▸ **Stored data entries**
########

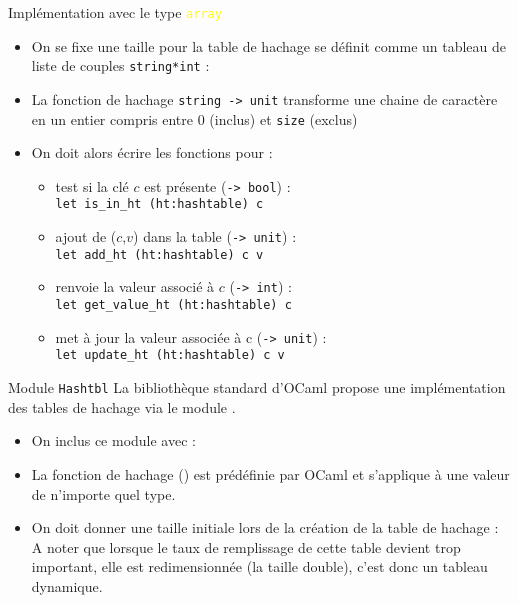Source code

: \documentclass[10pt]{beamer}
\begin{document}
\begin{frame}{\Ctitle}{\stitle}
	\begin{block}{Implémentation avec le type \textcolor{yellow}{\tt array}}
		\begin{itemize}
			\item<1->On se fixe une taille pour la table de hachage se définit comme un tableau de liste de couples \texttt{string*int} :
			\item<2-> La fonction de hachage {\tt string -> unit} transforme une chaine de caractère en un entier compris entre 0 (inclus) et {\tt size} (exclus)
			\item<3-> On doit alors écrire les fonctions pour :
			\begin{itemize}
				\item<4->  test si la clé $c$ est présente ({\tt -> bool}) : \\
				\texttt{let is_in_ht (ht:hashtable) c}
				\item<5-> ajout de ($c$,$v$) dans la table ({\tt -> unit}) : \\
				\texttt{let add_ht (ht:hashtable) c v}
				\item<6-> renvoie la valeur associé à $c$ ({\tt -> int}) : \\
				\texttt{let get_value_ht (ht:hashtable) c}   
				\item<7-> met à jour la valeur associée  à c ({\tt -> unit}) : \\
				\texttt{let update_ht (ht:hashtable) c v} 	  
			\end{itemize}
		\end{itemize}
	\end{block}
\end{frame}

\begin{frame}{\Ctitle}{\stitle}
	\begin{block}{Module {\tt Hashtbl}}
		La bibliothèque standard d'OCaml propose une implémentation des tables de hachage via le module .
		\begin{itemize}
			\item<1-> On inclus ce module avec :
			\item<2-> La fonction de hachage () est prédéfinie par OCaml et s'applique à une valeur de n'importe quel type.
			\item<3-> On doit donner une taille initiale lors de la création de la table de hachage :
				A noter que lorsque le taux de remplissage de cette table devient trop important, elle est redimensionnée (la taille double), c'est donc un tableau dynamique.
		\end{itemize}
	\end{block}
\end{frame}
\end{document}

########

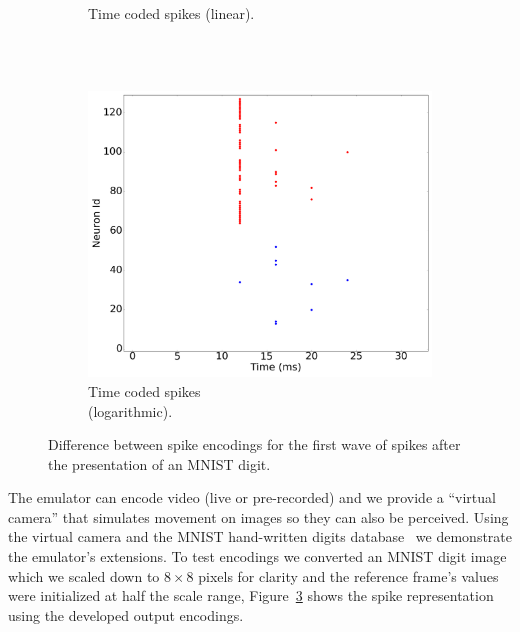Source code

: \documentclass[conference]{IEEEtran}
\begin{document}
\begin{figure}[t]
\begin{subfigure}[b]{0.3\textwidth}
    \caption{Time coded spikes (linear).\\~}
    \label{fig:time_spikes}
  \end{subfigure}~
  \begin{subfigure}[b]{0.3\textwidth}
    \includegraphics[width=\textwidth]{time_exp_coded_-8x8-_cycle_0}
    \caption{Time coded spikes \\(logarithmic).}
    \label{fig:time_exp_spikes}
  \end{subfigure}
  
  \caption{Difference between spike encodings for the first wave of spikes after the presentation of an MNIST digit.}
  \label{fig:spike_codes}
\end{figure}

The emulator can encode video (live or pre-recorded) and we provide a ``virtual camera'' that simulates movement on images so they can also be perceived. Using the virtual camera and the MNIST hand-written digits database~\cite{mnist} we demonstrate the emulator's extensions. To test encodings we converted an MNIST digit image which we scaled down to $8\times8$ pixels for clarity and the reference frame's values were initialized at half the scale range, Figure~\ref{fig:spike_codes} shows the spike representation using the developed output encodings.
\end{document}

########

▸ **About this task**
Give back, exactly as written, the stretch from the line with "se fixe une" through the line with "La bibliothèque standard", and no other lines from the records above.

▸ **Exercise solution**
			\item<1->On se fixe une taille pour la table de hachage se définit comme un tableau de liste de couples \texttt{string*int} :
			\item<2-> La fonction de hachage {\tt string -> unit} transforme une chaine de caractère en un entier compris entre 0 (inclus) et {\tt size} (exclus)
			\item<3-> On doit alors écrire les fonctions pour :
			\begin{itemize}
				\item<4->  test si la clé $c$ est présente ({\tt -> bool}) : \\
				\texttt{let is_in_ht (ht:hashtable) c}
				\item<5-> ajout de ($c$,$v$) dans la table ({\tt -> unit}) : \\
				\texttt{let add_ht (ht:hashtable) c v}
				\item<6-> renvoie la valeur associé à $c$ ({\tt -> int}) : \\
				\texttt{let get_value_ht (ht:hashtable) c}   
				\item<7-> met à jour la valeur associée  à c ({\tt -> unit}) : \\
				\texttt{let update_ht (ht:hashtable) c v} 	  
			\end{itemize}
		\end{itemize}
	\end{block}
\end{frame}

\begin{frame}{\Ctitle}{\stitle}
	\begin{block}{Module {\tt Hashtbl}}
		La bibliothèque standard d'OCaml propose une implémentation des tables de hachage via le module .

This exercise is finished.